RECORDS SUPPLIED START
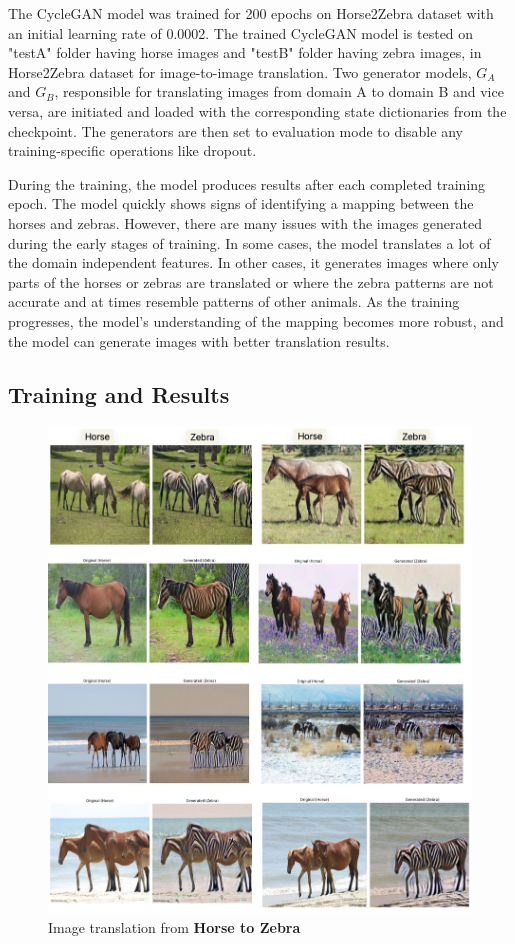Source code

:\documentclass[UKenglish,12pt]{master-style}
\begin{document}
The CycleGAN model was trained for 200 epochs on Horse2Zebra dataset with an initial learning rate of 0.0002.  The trained CycleGAN model is tested on "testA" folder having horse images and "testB" folder having zebra images, in Horse2Zebra dataset for image-to-image translation. Two generator models, $G_A$ and $G_B$, responsible for translating images from domain A to domain B and vice versa, are initiated and loaded with the corresponding state dictionaries from the checkpoint. The generators are then set to evaluation mode to disable any training-specific operations like dropout.

During the training, the model produces results after each completed training epoch. The model quickly shows signs of identifying a mapping between the horses and zebras. However, there are many issues with the images generated during the early stages of training. In some cases, the model translates a lot of the domain independent features. In other cases, it generates images where only parts of the horses or zebras are translated or where the zebra patterns are not accurate and at times resemble patterns of other animals. As the training progresses, the model's understanding of the mapping becomes more robust, and the model can generate images with better translation results. 

\subsection{Training and Results}

\begin{figure}[htbp]
    \centering
    \includegraphics[width=1\textwidth]{Images/Horse_To_Zebra.jpeg}
    \caption{Image translation from \textbf{Horse to Zebra}}
    \label{fig:Horse_To_Zebra}
\end{figure}
\end{document}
RECORDS SUPPLIED END
** TASK REQUIREMENTS **
Give the data above back unchanged, except for the pictures.

** THE COMPLETED TASK **
Source code

:\documentclass[UKenglish,12pt]{master-style}
\begin{document}
The CycleGAN model was trained for 200 epochs on Horse2Zebra dataset with an initial learning rate of 0.0002.  The trained CycleGAN model is tested on "testA" folder having horse images and "testB" folder having zebra images, in Horse2Zebra dataset for image-to-image translation. Two generator models, $G_A$ and $G_B$, responsible for translating images from domain A to domain B and vice versa, are initiated and loaded with the corresponding state dictionaries from the checkpoint. The generators are then set to evaluation mode to disable any training-specific operations like dropout.

During the training, the model produces results after each completed training epoch. The model quickly shows signs of identifying a mapping between the horses and zebras. However, there are many issues with the images generated during the early stages of training. In some cases, the model translates a lot of the domain independent features. In other cases, it generates images where only parts of the horses or zebras are translated or where the zebra patterns are not accurate and at times resemble patterns of other animals. As the training progresses, the model's understanding of the mapping becomes more robust, and the model can generate images with better translation results. 

\subsection{Training and Results}

\begin{figure}[htbp]
    \centering
    \includegraphics[width=1\textwidth]{Images/Horse_To_Zebra.jpeg}
    \caption{Image translation from \textbf{Horse to Zebra}}
    \label{fig:Horse_To_Zebra}
\end{figure}
\end{document}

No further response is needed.